Researchers at the University of Washington looked at signals on the brain's surface while using imagined movements to control a cursor. The results, published this week in the Proceedings of the National Academy of Sciences, show that watching a cursor respond to one's thoughts prompts brain signals to become stronger than those generated in day-to-day life.
"Bodybuilders get muscles that are larger than normal by lifting weights," said lead author Kai Miller, a UW doctoral student in physics, neuroscience and medicine. "We get brain activity that's larger than normal by interacting with brain-computer interfaces. By using these interfaces, patients create super-active populations of brain cells."

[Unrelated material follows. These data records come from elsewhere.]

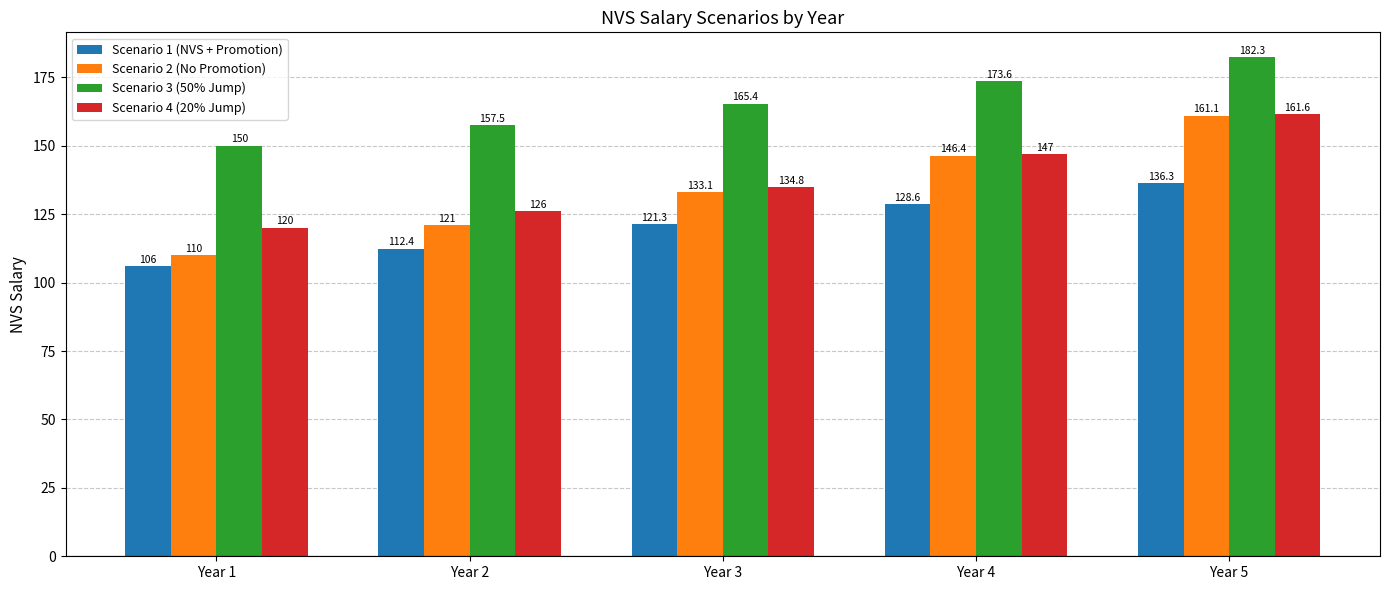

Reading left to right, what are all the values shown in this chart?

Scenario 1 (NVS + Promotion): 106.0	112.4	121.3	128.6	136.3
Scenario 2 (No Promotion): 110.0	121.0	133.1	146.4	161.1
Scenario 3 (50% Jump): 150.0	157.5	165.4	173.6	182.3
Scenario 4 (20% Jump): 120.0	126.0	134.8	147.0	161.6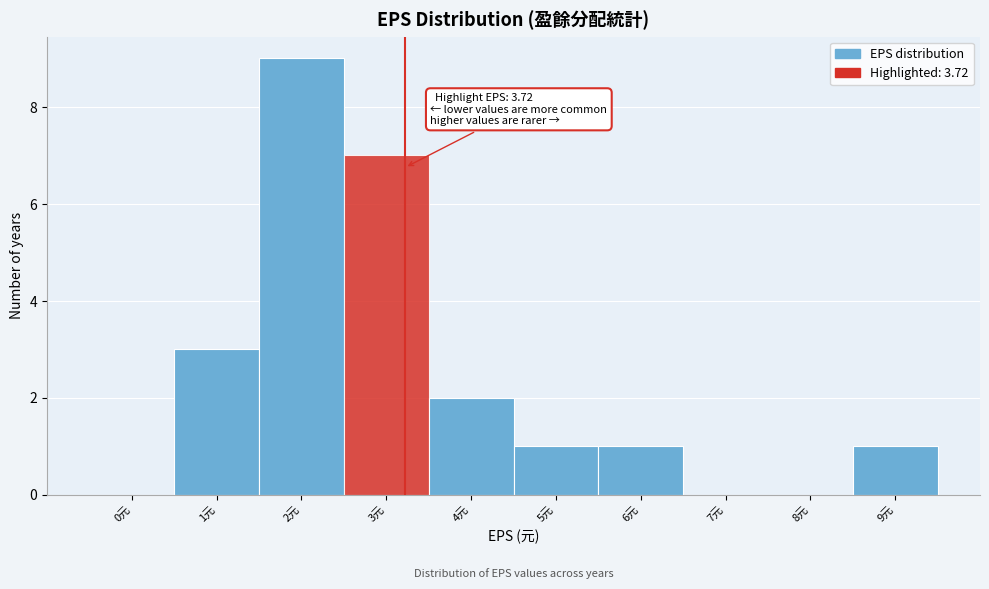

Reading left to right, list all the values displayed in this chart.

0元=0	1元=3	2元=9	3元=7	4元=2	5元=1	6元=1	7元=0	8元=0	9元=1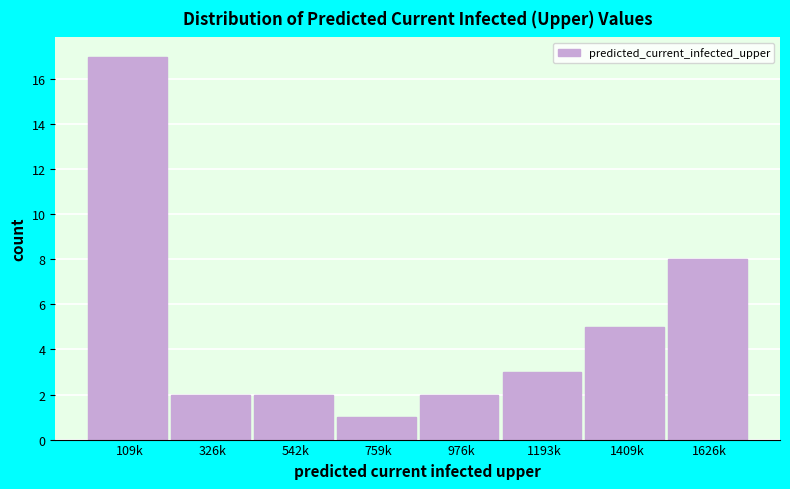

Reading left to right, what are all the values shown in this chart?

109k=17	326k=2	542k=2	759k=1	976k=2	1193k=3	1409k=5	1626k=8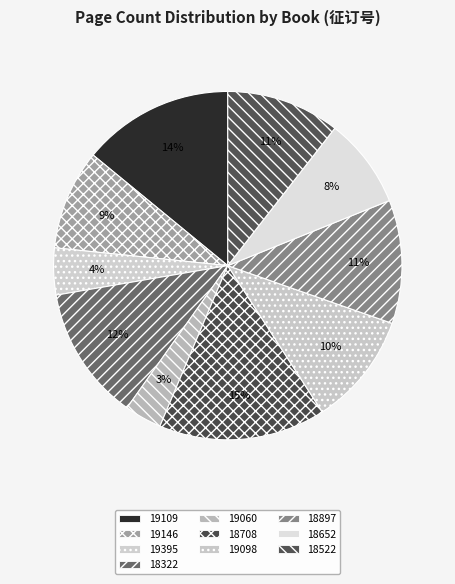

True or false: 18522 accounts for 16% of the total.

False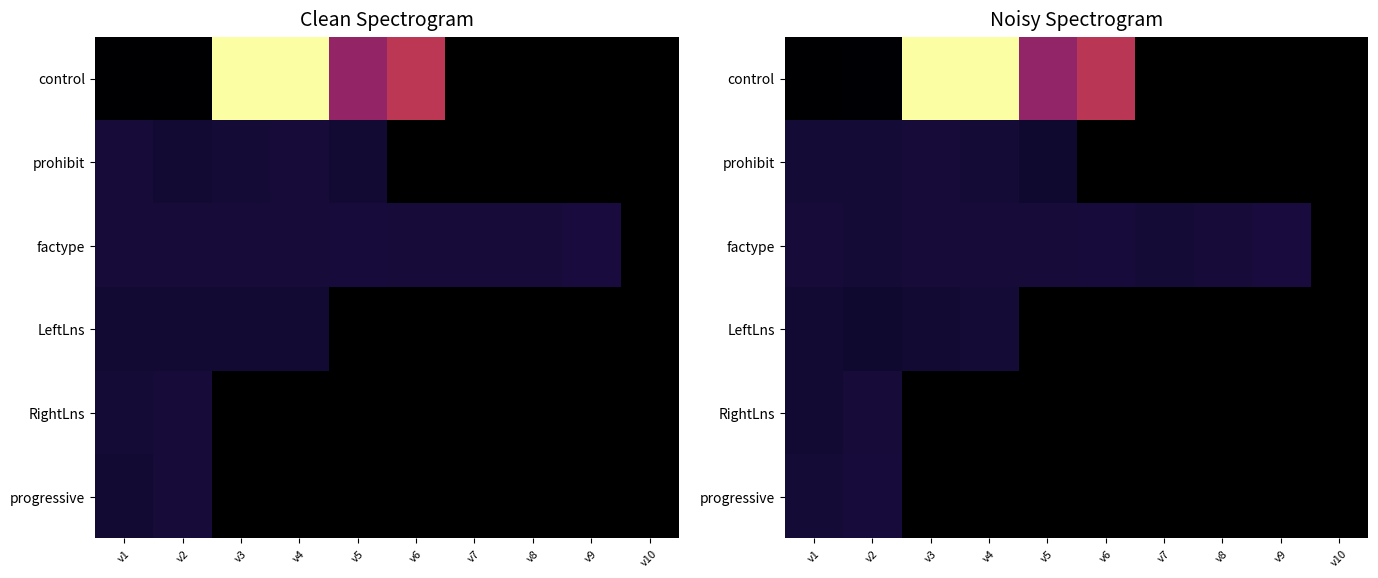

How many positive values does the LeftLns series have?

4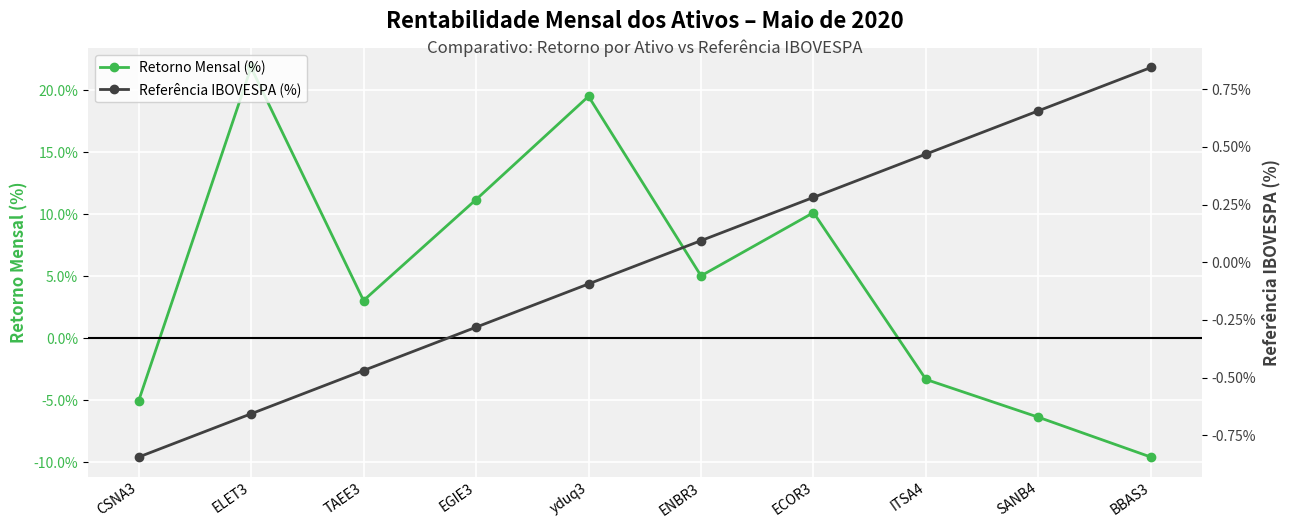

Which series changed the most between CSNA3 and ECOR3?

Retorno Mensal (%)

The finding holds promise for rehabilitating patients after stroke or other neurological damage. It also suggests that a human brain could quickly become adept at manipulating an external device such as a computer interface or a prosthetic limb.
The team of computer scientists, physicists, physiologists and neurosurgeons studied eight patients awaiting epilepsy surgery at two Seattle hospitals. Patients had electrodes attached to the surface of their brains during the week leading up to the surgery and agreed to participate in research that would look at connecting brains to a computer.
Asking people to imagine doing a movement such as moving their arm is commonly done to produce a brain signal that can be used to control a device. But how that process works is poorly understood.
"A lot of the studies in this field are in non-human primates," Miller said. "But how do you ask an animal to imagine doing something? We don't even know that they can."